Hot cups and mugs are the biggest causes of burns in children. This is according to (based on, as shown by) research from Cardiff University in Wales, U.K. The lead (The main or best) researcher, Professor Alison Mary Kemp, said parents needed to (had to) be more aware of (know, realize, notice) the dangers to children of everyday (usual) objects in the home. She said the most dangerous time for toddlers (a child who is just learning to walk) to burn themselves is from nine months of age. This is when babies begin crawling and walking. They start exploring the rooms around them.
Of course, babies do not know what is dangerous and what is not, so they touch everything they can reach up to (reach to, access to, have access to). Dr Kemp said: “Parents may underestimate (think or guess something is lower than it really is) the potential reach height of their toddler.”
The researchers looked at data from three leading (the best) burns departments in U.K. hospitals, as well as (in addition to) five emergency departments. Almost 75 per cent of children treated (received treatment or medicine) for burns were under the age of five, with most burn injuries happening to one-year-olds. Most of the burns were because the child reached up and pulled a cup or mug containing a hot drink (having a hot drink inside) on top of themselves.

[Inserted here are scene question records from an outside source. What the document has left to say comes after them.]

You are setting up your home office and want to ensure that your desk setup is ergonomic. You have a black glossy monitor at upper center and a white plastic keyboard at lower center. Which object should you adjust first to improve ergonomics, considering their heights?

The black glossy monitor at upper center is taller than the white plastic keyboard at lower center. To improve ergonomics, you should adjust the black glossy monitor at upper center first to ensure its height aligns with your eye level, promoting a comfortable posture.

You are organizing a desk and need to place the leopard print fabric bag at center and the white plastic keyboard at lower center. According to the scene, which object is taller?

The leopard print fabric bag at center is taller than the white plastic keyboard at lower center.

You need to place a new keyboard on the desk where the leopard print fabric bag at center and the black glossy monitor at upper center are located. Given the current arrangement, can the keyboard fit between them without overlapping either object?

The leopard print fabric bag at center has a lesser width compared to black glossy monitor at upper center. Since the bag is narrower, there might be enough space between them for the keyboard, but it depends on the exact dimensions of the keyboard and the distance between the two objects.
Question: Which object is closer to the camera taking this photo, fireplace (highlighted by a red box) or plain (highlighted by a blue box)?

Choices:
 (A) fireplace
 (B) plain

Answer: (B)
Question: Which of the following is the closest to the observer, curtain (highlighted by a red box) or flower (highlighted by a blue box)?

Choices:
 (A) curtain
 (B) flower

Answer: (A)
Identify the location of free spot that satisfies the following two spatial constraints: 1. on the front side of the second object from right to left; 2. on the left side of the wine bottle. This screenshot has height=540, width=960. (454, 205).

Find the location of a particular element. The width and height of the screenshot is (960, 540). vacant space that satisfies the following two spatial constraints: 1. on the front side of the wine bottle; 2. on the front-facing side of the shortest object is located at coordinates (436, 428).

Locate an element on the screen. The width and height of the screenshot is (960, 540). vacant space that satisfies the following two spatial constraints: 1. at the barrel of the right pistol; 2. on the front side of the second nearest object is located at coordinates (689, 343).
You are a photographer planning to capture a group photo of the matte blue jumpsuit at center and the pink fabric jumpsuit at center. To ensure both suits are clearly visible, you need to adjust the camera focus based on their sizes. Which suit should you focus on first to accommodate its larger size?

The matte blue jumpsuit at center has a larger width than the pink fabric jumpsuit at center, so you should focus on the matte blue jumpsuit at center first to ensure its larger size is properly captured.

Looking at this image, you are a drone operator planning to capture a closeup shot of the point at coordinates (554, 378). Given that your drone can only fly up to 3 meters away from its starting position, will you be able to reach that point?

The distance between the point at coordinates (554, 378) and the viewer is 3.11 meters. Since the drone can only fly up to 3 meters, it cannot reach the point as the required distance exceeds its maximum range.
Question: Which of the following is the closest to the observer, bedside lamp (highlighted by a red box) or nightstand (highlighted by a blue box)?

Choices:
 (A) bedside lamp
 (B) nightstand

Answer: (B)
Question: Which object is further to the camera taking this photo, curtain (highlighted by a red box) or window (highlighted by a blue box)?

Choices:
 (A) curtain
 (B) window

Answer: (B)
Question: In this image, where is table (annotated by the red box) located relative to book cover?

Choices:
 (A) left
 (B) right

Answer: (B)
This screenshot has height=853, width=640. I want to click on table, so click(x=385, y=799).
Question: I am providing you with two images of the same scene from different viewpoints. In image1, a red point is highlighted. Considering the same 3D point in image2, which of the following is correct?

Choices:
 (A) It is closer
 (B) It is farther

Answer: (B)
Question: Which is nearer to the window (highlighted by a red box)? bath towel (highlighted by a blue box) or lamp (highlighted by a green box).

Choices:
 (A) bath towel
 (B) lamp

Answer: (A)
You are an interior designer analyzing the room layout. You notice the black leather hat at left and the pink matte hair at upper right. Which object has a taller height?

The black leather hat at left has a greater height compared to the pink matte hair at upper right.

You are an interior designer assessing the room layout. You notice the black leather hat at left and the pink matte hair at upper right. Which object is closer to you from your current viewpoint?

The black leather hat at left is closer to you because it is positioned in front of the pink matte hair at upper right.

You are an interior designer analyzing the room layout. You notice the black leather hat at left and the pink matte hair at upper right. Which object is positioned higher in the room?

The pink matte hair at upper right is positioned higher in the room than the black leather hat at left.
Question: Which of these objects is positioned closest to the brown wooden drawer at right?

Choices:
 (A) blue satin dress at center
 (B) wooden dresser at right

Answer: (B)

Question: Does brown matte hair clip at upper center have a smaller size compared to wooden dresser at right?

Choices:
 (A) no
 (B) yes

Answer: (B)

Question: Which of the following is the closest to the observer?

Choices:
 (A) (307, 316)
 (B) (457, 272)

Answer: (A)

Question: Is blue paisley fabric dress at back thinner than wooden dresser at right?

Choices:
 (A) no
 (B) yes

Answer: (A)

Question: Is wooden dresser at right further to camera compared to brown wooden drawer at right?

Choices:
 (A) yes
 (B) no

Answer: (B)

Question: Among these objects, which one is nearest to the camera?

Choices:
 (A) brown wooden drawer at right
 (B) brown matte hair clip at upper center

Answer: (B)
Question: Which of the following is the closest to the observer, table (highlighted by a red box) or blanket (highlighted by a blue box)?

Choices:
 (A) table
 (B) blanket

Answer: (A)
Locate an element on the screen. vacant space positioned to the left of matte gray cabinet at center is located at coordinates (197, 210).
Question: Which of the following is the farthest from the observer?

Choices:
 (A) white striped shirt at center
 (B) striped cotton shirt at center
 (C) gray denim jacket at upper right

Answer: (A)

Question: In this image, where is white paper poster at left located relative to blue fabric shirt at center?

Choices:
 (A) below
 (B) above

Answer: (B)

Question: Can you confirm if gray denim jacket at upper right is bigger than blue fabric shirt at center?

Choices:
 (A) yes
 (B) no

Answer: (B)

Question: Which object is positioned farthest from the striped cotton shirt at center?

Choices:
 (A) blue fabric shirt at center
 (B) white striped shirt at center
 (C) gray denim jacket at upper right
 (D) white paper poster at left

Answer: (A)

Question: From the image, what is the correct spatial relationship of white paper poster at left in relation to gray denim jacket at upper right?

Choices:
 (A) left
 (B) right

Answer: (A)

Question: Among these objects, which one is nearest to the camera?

The researchers warned (alerted, to tell someone that something bad might happen) that any hot drink could burn a baby, even 15 minutes after it has been made. This is because a baby’s skin is much thinner than an adult’s skin, so it is easier to burn. The researchers advised (suggested) parents to have a rethink about (think again about, reconsider, think carefully about) where they place (put) hot objects and keep them out of reach of (inaccessible to, unreachable to) small children.